Laporan reporter Gridhot.ID, Nicolaus Ade Prasetyo
Gridhot.ID - Pertarungan dua kubu calon presiden pasca Pemilu 2019 semakin kompleks.
Di tengah perhitungan suara yang masih berlangsung untuk menentukan siapa yang akan memimpin Indonesia empat tahun kedepan, ditemukan banyak fenomena-fenomena politik yang terjadi.
Belakangan ini yang ramai dibicarakan ditengah suasana politik pasca pemilu adalah sosok "makhluk halus" yang kembali muncul dalam dunia politik.
Sebelumnya, Presiden Joko Widodo menyebut genderuwo untuk politisi yang suka menakut-nakuti.
Kali ini, Wakil Sekjen Partai Demokrat Andi Arief, yang beberapa kali menjadi pemberitaan, menyebut setan gundul.
Penyebutan itu berawal dari sebuah cuitan Andi Arief dalam akun Twitternya pada Senin (6/5/2019).
“Dalam Koalisi Adil Makmur ada Gerindra, Demokrat, PKS, PAN, Berkarya, dan rakyat. Dalam perjalanannya, muncul elemen setan gundul yang tidak rasional, mendominasi, dan cilakanya Pak Prabowo mensubordinasikan dirinya. Setan gundul ini yang memasok kesesatan menang 62 persen,” demikianlah cuitan dari Andi Arief.
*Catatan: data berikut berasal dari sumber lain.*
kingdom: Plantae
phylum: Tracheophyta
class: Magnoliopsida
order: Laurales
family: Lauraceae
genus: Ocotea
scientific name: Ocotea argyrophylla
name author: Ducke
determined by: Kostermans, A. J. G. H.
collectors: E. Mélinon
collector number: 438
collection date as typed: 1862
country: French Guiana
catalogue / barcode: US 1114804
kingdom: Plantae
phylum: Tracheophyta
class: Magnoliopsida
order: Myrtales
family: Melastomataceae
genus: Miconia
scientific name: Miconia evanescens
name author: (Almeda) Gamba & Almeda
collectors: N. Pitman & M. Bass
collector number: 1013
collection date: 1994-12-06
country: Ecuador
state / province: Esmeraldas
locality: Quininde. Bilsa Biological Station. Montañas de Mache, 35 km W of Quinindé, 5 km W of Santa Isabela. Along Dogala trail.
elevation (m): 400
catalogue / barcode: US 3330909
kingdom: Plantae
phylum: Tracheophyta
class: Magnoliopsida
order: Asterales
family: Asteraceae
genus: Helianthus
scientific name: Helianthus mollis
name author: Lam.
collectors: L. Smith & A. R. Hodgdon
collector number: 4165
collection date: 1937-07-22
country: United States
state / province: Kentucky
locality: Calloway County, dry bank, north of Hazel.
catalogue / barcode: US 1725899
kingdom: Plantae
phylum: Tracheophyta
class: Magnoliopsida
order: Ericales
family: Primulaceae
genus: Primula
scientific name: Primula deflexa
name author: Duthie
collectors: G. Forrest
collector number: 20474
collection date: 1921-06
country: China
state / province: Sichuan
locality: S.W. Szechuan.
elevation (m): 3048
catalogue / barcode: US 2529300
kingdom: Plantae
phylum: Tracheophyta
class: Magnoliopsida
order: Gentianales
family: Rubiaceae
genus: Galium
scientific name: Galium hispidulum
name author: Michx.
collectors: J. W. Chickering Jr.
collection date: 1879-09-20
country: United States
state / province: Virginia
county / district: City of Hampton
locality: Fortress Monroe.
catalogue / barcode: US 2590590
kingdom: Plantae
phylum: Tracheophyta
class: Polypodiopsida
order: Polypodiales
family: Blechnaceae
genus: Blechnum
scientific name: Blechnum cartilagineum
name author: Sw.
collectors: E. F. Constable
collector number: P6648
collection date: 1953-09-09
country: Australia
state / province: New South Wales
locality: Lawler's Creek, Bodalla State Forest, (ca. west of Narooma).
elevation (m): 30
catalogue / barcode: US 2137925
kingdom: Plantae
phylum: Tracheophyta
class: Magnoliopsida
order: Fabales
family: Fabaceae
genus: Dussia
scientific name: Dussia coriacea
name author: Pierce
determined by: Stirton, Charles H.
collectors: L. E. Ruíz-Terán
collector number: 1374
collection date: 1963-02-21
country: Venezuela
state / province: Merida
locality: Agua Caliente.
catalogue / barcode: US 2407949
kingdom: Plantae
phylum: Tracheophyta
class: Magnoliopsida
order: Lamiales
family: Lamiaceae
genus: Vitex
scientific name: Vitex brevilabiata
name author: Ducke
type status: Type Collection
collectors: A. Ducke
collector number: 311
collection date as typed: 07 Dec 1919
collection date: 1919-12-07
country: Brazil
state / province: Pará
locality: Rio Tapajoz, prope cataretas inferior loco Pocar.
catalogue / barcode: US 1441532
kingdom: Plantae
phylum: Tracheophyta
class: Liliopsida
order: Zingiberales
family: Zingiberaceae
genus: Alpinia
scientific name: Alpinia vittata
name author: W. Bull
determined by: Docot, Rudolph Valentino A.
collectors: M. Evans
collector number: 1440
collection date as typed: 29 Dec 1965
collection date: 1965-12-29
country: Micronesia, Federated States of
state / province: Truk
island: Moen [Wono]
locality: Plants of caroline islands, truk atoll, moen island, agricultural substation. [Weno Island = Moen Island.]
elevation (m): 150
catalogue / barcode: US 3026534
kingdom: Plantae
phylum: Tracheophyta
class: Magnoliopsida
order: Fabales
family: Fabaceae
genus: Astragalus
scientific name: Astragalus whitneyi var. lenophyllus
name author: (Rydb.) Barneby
“Partai Demokrat hanya ingin melanjutkan koalisi dengan Gerindra, PAN, PKS, Berkarya dan Rakyat. Jika Pak Prabowo lebih memilih mensubordinasikan koalisi dengan kelompok setan gundul, Partai Demokrat akan memilih jalan sendiri yang tidak hianati rakyat," lanjutnya.
Penyebutan setan gundul inilah yang akhirnya membuat ramai situasi politik belakangan ini.
Terlebih yang banyak menjadi pusat sorotan fenomena setan gundul ini adalah pihak koalisi Prabowo - Sandiaga Uno.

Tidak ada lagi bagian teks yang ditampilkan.